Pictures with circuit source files
━━━━━━━━

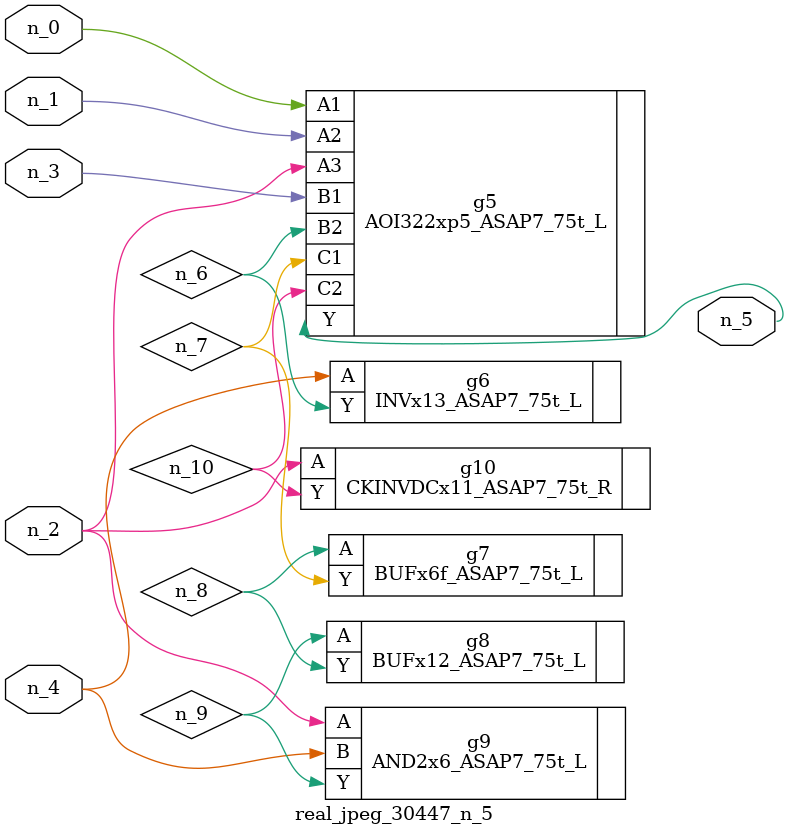
<source format=v>
module real_jpeg_30447_n_5 (n_4, n_0, n_1, n_2, n_3, n_5);

input n_4;
input n_0;
input n_1;
input n_2;
input n_3;

output n_5;

wire n_8;
wire n_6;
wire n_7;
wire n_10;
wire n_9;

AOI322xp5_ASAP7_75t_L g5 ( 
.A1(n_0),
.A2(n_1),
.A3(n_2),
.B1(n_3),
.B2(n_6),
.C1(n_7),
.C2(n_10),
.Y(n_5)
);

AND2x6_ASAP7_75t_L g9 ( 
.A(n_2),
.B(n_4),
.Y(n_9)
);

CKINVDCx11_ASAP7_75t_R g10 ( 
.A(n_2),
.Y(n_10)
);

INVx13_ASAP7_75t_L g6 ( 
.A(n_4),
.Y(n_6)
);

BUFx6f_ASAP7_75t_L g7 ( 
.A(n_8),
.Y(n_7)
);

BUFx12_ASAP7_75t_L g8 ( 
.A(n_9),
.Y(n_8)
);


endmodule
</source>
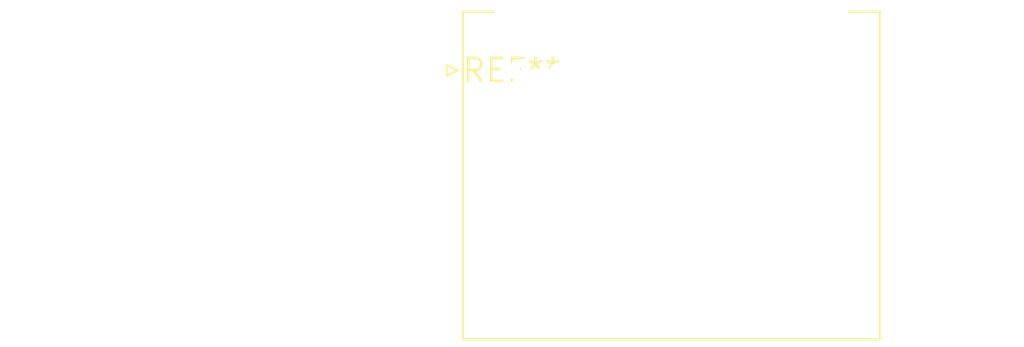
<source format=kicad_pcb>
(kicad_pcb (version 20240108) (generator pcbnew)

  (general
    (thickness 1.6)
  )

  (paper "A4")
  (layers
    (0 "F.Cu" signal)
    (31 "B.Cu" signal)
    (32 "B.Adhes" user "B.Adhesive")
    (33 "F.Adhes" user "F.Adhesive")
    (34 "B.Paste" user)
    (35 "F.Paste" user)
    (36 "B.SilkS" user "B.Silkscreen")
    (37 "F.SilkS" user "F.Silkscreen")
    (38 "B.Mask" user)
    (39 "F.Mask" user)
    (40 "Dwgs.User" user "User.Drawings")
    (41 "Cmts.User" user "User.Comments")
    (42 "Eco1.User" user "User.Eco1")
    (43 "Eco2.User" user "User.Eco2")
    (44 "Edge.Cuts" user)
    (45 "Margin" user)
    (46 "B.CrtYd" user "B.Courtyard")
    (47 "F.CrtYd" user "F.Courtyard")
    (48 "B.Fab" user)
    (49 "F.Fab" user)
    (50 "User.1" user)
    (51 "User.2" user)
    (52 "User.3" user)
    (53 "User.4" user)
    (54 "User.5" user)
    (55 "User.6" user)
    (56 "User.7" user)
    (57 "User.8" user)
    (58 "User.9" user)
  )

  (setup
    (pad_to_mask_clearance 0)
    (pcbplotparams
      (layerselection 0x00010fc_ffffffff)
      (plot_on_all_layers_selection 0x0000000_00000000)
      (disableapertmacros false)
      (usegerberextensions false)
      (usegerberattributes false)
      (usegerberadvancedattributes false)
      (creategerberjobfile false)
      (dashed_line_dash_ratio 12.000000)
      (dashed_line_gap_ratio 3.000000)
      (svgprecision 4)
      (plotframeref false)
      (viasonmask false)
      (mode 1)
      (useauxorigin false)
      (hpglpennumber 1)
      (hpglpenspeed 20)
      (hpglpendiameter 15.000000)
      (dxfpolygonmode false)
      (dxfimperialunits false)
      (dxfusepcbnewfont false)
      (psnegative false)
      (psa4output false)
      (plotreference false)
      (plotvalue false)
      (plotinvisibletext false)
      (sketchpadsonfab false)
      (subtractmaskfromsilk false)
      (outputformat 1)
      (mirror false)
      (drillshape 1)
      (scaleselection 1)
      (outputdirectory "")
    )
  )

  (net 0 "")

  (footprint "JST_J2100_S16B-J21DK-GGXR_2x08_P2.50mm_Horizontal" (layer "F.Cu") (at 0 0))

)

</source>
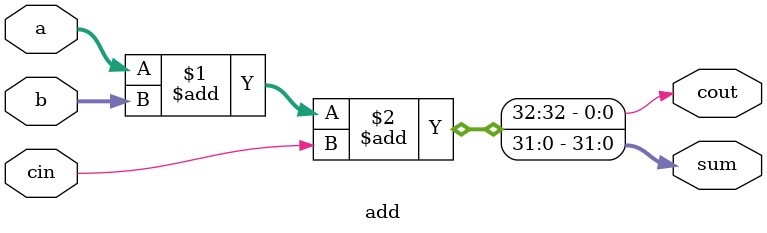
<source format=sv>
module add #(parameter N=32) (a,b,cin,sum,cout);
  input logic [N-1:0]a;
  input logic [N-1:0]b;
  input logic cin;
  output logic cout;
  output logic [N-1:0]sum;
  assign {cout,sum}=a+b+cin;
endmodule

</source>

━━━━━━━━

BRIEF
All that should appear in the response is the run of lines from the one with "(sketchpadsonfab false)" through the final line of the records, restated exactly, with pictures omitted.

COMPLETED TASK
      (sketchpadsonfab false)
      (subtractmaskfromsilk false)
      (outputformat 1)
      (mirror false)
      (drillshape 1)
      (scaleselection 1)
      (outputdirectory "")
    )
  )

  (net 0 "")

  (footprint "JST_J2100_S16B-J21DK-GGXR_2x08_P2.50mm_Horizontal" (layer "F.Cu") (at 0 0))

)

</source>
<source format=sv>
module add #(parameter N=32) (a,b,cin,sum,cout);
  input logic [N-1:0]a;
  input logic [N-1:0]b;
  input logic cin;
  output logic cout;
  output logic [N-1:0]sum;
  assign {cout,sum}=a+b+cin;
endmodule

</source>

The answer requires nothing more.